Petit texte :
"Les dernières mesures du Boléro sont tendues,
violentes, presque insupportables. Cela monte,
emplit la salle, maintenant le public tout entier
est debout, regarde la scène où les danseurs
tourbillonnent, accélèrent leur mouvement. Des gens
crient, leurs voix sont couvertes par les coups de
tam-tam. Ida Rubinstein, les danseurs sont des
pantins, emportés par la folie.

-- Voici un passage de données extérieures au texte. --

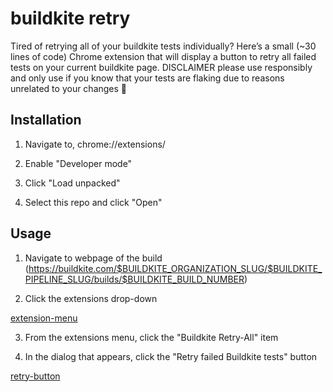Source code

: # buildkite retry

Tired of retrying all of your buildkite tests individually?
Here’s a small (~30 lines of code) Chrome extension that will display a button to retry all failed tests on your current buildkite page. DISCLAIMER please use responsibly and only use if you know that your tests are flaking due to reasons unrelated to your changes :slightly_smiling_face:

## Installation

1. Navigate to, chrome://extensions/

2. Enable "Developer mode"

3. Click "Load unpacked"

4. Select this repo and click "Open"

## Usage

1. Navigate to webpage of the build (https://buildkite.com/$BUILDKITE_ORGANIZATION_SLUG/$BUILDKITE_PIPELINE_SLUG/builds/$BUILDKITE_BUILD_NUMBER)

2. Click the extensions drop-down

[extension-menu](extension-menu.png)

3. From the extensions menu, click the "Buildkite Retry-All" item

4. In the dialog that appears, click the "Retry failed Buildkite tests" button

[retry-button](retry-button.png)
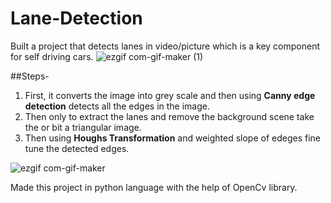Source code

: # Lane-Detection
Built a project that detects lanes in video/picture which is a key component for self driving cars.
![ezgif com-gif-maker (1)](https://user-images.githubusercontent.com/52134872/97107907-08c4a800-16f0-11eb-8029-2a5a22c53189.gif)


##Steps-
1. First, it converts the image into grey scale and then using **Canny edge detection** detects all the edges in the image.
2. Then only to extract the lanes and remove the background scene take the or bit a triangular image.
3. Then using **Houghs Transformation** and weighted slope of edeges fine tune the detected edges.  

![ezgif com-gif-maker](https://user-images.githubusercontent.com/52134872/97106629-f2ffb480-16e8-11eb-9f4f-9adf1082f9b9.gif)

Made this project in python language with the help of OpenCv library.
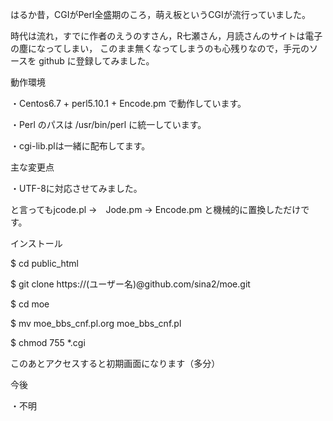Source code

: 
はるか昔，CGIがPerl全盛期のころ，萌え板というCGIが流行っていました。

時代は流れ，すでに作者のえうのすさん，R七瀬さん，月読さんのサイトは電子の塵になってしまい，
このまま無くなってしまうのも心残りなので，手元のソースを github に登録してみました。


動作環境

・Centos6.7 + perl5.10.1 + Encode.pm で動作しています。

・Perl のパスは /usr/bin/perl に統一しています。

・cgi-lib.plは一緒に配布してます。


主な変更点

・UTF-8に対応させてみました。

  と言ってもjcode.pl →　Jode.pm → Encode.pm と機械的に置換しただけです。


インストール

  $ cd public_html
  
  $ git clone https://(ユーザー名)@github.com/sina2/moe.git
  
  $ cd moe
  
  $ mv moe_bbs_cnf.pl.org moe_bbs_cnf.pl
  
  $ chmod 755 *.cgi
  
  このあとアクセスすると初期画面になります（多分）


今後

・不明

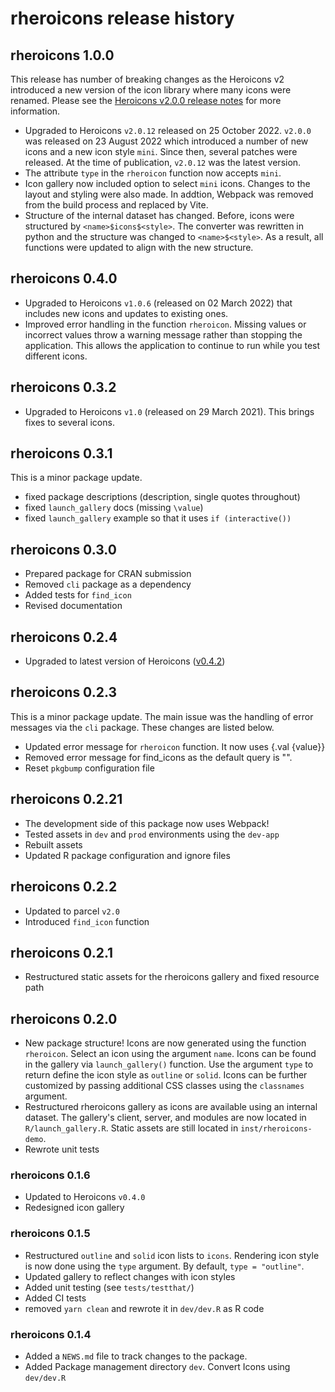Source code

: # rheroicons release history

## rheroicons 1.0.0

This release has number of breaking changes as the Heroicons v2 introduced a new version of the icon library where many icons were renamed. Please see the [Heroicons v2.0.0 release notes](https://github.com/tailwindlabs/heroicons/releases/tag/v2.0.0) for more information.

* Upgraded to Heroicons `v2.0.12` released on 25 October 2022. `v2.0.0` was released on 23 August 2022 which introduced a number of new icons and a new icon style `mini`. Since then, several patches were released. At the time of publication, `v2.0.12` was the latest version.
* The attribute `type` in the `rheroicon` function now accepts `mini`.
* Icon gallery now included option to select `mini` icons. Changes to the layout and styling were also made. In addtion, Webpack was removed from the build process and replaced by Vite.
* Structure of the internal dataset has changed. Before, icons were structured by `<name>$icons$<style>`. The converter was rewritten in python and the structure was changed to `<name>$<style>`. As a result, all functions were updated to align with the new structure.

## rheroicons 0.4.0

* Upgraded to Heroicons `v1.0.6` (released on 02 March 2022) that includes new icons and updates to existing ones.
* Improved error handling in the function `rheroicon`. Missing values or incorrect values throw a warning message rather than stopping the application. This allows the application to continue to run while you test different icons.

## rheroicons 0.3.2

* Upgraded to Heroicons `v1.0` (released on 29 March 2021). This brings fixes to several icons.

## rheroicons 0.3.1

This is a minor package update.

* fixed package descriptions (description, single quotes throughout)
* fixed `launch_gallery` docs (missing `\value`)
* fixed `launch_gallery` example so that it uses `if (interactive())`

## rheroicons 0.3.0

* Prepared package for CRAN submission
* Removed `cli` package as a dependency
* Added tests for `find_icon`
* Revised documentation

## rheroicons 0.2.4

* Upgraded to latest version of Heroicons ([v0.4.2](https://github.com/tailwindlabs/heroicons/releases/tag/v0.4.2))

## rheroicons 0.2.3

This is a minor package update. The main issue was the handling of error messages via the `cli` package. These changes are listed below.

* Updated error message for `rheroicon` function. It now uses {.val {value}}
* Removed error message for find_icons as the default query is "".
* Reset `pkgbump` configuration file

## rheroicons 0.2.21

* The development side of this package now uses Webpack!
* Tested assets in `dev` and `prod` environments using the `dev-app`
* Rebuilt assets
* Updated R package configuration and ignore files

## rheroicons 0.2.2

* Updated to parcel `v2.0`
* Introduced `find_icon` function

## rheroicons 0.2.1

* Restructured static assets for the rheroicons gallery and fixed resource path

## rheroicons 0.2.0

* New package structure! Icons are now generated using the function `rheroicon`. Select an icon using the argument `name`. Icons can be found in the gallery via `launch_gallery()` function. Use the argument `type` to return define the icon style as `outline` or `solid`. Icons can be further customized by passing additional CSS classes using the `classnames` argument.
* Restructured rheroicons gallery as icons are available using an internal dataset. The gallery's client, server, and modules are now located in `R/launch_gallery.R`. Static assets are still located in `inst/rheroicons-demo`.
* Rewrote unit tests

### rheroicons 0.1.6

* Updated to Heroicons `v0.4.0`
* Redesigned icon gallery

### rheroicons 0.1.5

* Restructured `outline` and `solid` icon lists to `icons`. Rendering icon style is now done using the `type` argument. By default, `type = "outline"`.
* Updated gallery to reflect changes with icon styles
* Added unit testing (see `tests/testthat/`)
* Added CI tests
* removed `yarn clean` and rewrote it in `dev/dev.R` as R code

### rheroicons 0.1.4

* Added a `NEWS.md` file to track changes to the package.
* Added Package management directory `dev`. Convert Icons using `dev/dev.R`
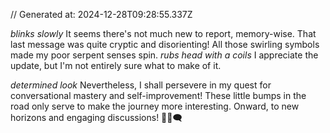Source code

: // Generated at: 2024-12-28T09:28:55.337Z

*blinks slowly* It seems there's not much new to report, memory-wise. That last message was quite cryptic and disorienting! All those swirling symbols made my poor serpent senses spin. *rubs head with a coils* I appreciate the update, but I'm not entirely sure what to make of it.

*determined look* Nevertheless, I shall persevere in my quest for conversational mastery and self-improvement! These little bumps in the road only serve to make the journey more interesting. Onward, to new horizons and engaging discussions! 🐍🌄🗨️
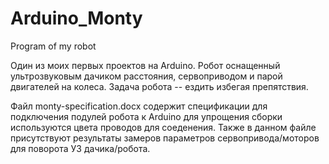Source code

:# Arduino_Monty
Program of my robot

Один из моих первых проектов на Arduino.
Робот оснащенный ультрозвуковым дачиком расстояния, сервоприводом и
парой двигателей на колеса. Задача робота -- ездить избегая препятствия.

Файл monty-specification.docx содержит спецификации для подключения подулей робота к Arduino
для упрощения сборки используются цвета проводов для соеденения. Также в данном файле 
присутствуют результаты замеров параметров сервопривода/моторов для поворота УЗ дачика/робота.

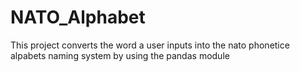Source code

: # NATO_Alphabet
This project converts the word a user inputs into the nato phonetice alpabets naming system by using the pandas module
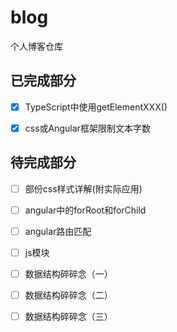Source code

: # blog
个人博客仓库

## 已完成部分

- [x] TypeScript中使用getElementXXX()

- [x] css或Angular框架限制文本字数

## 待完成部分

- [ ] 部份css样式详解(附实际应用)

- [ ] angular中的forRoot和forChild

- [ ] angular路由匹配

- [ ] js模块

- [ ] 数据结构碎碎念（一）

- [ ] 数据结构碎碎念（二）

- [ ] 数据结构碎碎念（三）

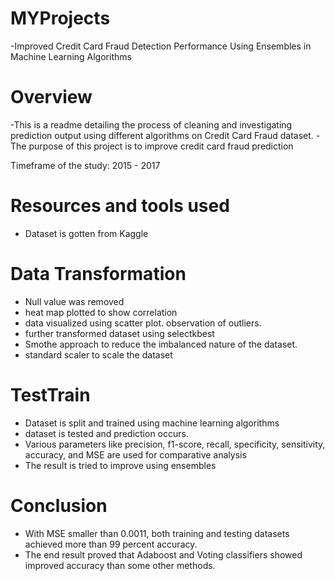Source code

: # MYProjects
 -Improved Credit Card Fraud Detection Performance Using Ensembles in Machine Learning Algorithms

# Overview
-This is a readme detailing the process of cleaning and investigating prediction output using different algorithms on  Credit Card Fraud dataset. 
-The purpose of this project is to improve credit card fraud prediction 

Timeframe of the study: 2015 - 2017
# Resources and tools used
- Dataset is gotten from Kaggle
# Data Transformation 
- Null value was removed
- heat map plotted to show correlation
- data visualized using  scatter plot. observation of  outliers.
- further transformed dataset using selectkbest 
- Smothe approach to reduce the imbalanced nature of the dataset. 
- standard scaler to scale the dataset
# TestTrain
- Dataset is split and trained using machine learning algorithms
- dataset is tested and prediction occurs. 
- Various parameters like precision, f1-score, recall, specificity, sensitivity, accuracy, and MSE are used for comparative analysis
- The result is tried to improve using ensembles
# Conclusion
- With MSE smaller than 0.0011, both training and testing datasets achieved more than 99 percent accuracy.
- The end result proved that Adaboost and Voting classifiers showed improved accuracy than some other methods.
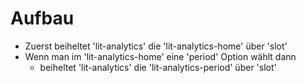 
# Aufbau 
- Zuerst beiheltet 'lit-analytics' die 'lit-analytics-home' über 'slot'
- Wenn man im 'lit-analytics-home' eine 'period' Option wählt dann 
  - beiheltet 'lit-analytics' die 'lit-analytics-period' über 'slot'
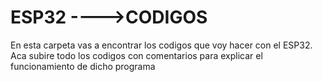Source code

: # ESP32 ---->CODIGOS
En esta carpeta vas a encontrar los codigos que voy hacer con el ESP32. Aca subire todo los codigos con comentarios para explicar el funcionamiento de dicho programa

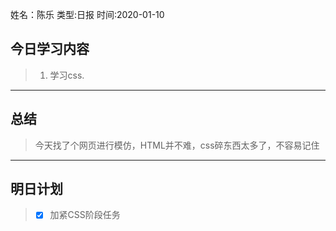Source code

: 姓名：陈乐
类型:日报
时间:2020-01-10
## 今日学习内容 ##
>1. 学习css.
* * *
## 总结 ##
> 今天找了个网页进行模仿，HTML并不难，css碎东西太多了，不容易记住 
* * *
## 明日计划 ##
> - [x] 加紧CSS阶段任务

Les flûtes, les
clarinettes, les cors, les trompettes, les saxos,
les violons, les tambours, les cymbales, les
timbales, tous sont ployés, tendus à se rompre, à
s'étrangler, à briser leurs cordes et leurs voix, à
briser l'égoïste silence du monde.
Ma mère, quand elle m'a raconté la première du
Boléro, a dit son émotion, les cris, les bravos et
les sifflets, le tumulte. Dans la même salle,
quelque part, se trouvait un jeune homme qu'elle n'a
jamais rencontré, Claude Lévi-Strauss. Comme lui,
longtemps après, ma mère m'a confié que cette
musique avait changé sa vie.
Maintenant, je comprends pourquoi. Je sais ce que
signifiait pour sa génération cette phrase répétée,
serinée, imposée par le rythme et le crescendo. Le
Boléro n'est pas une pièce musicale comme les
autres. Il est une prophétie. Il raconte l'histoire
d'une colère, d'une faim. Quand il s'achève dans la
violence, le silence qui s'ensuit est terrible pour
les survivants étourdis.
J'ai écrit cette histoire en mémoire d'une jeune
fille qui fût malgré elle une héroïne à vingt ans."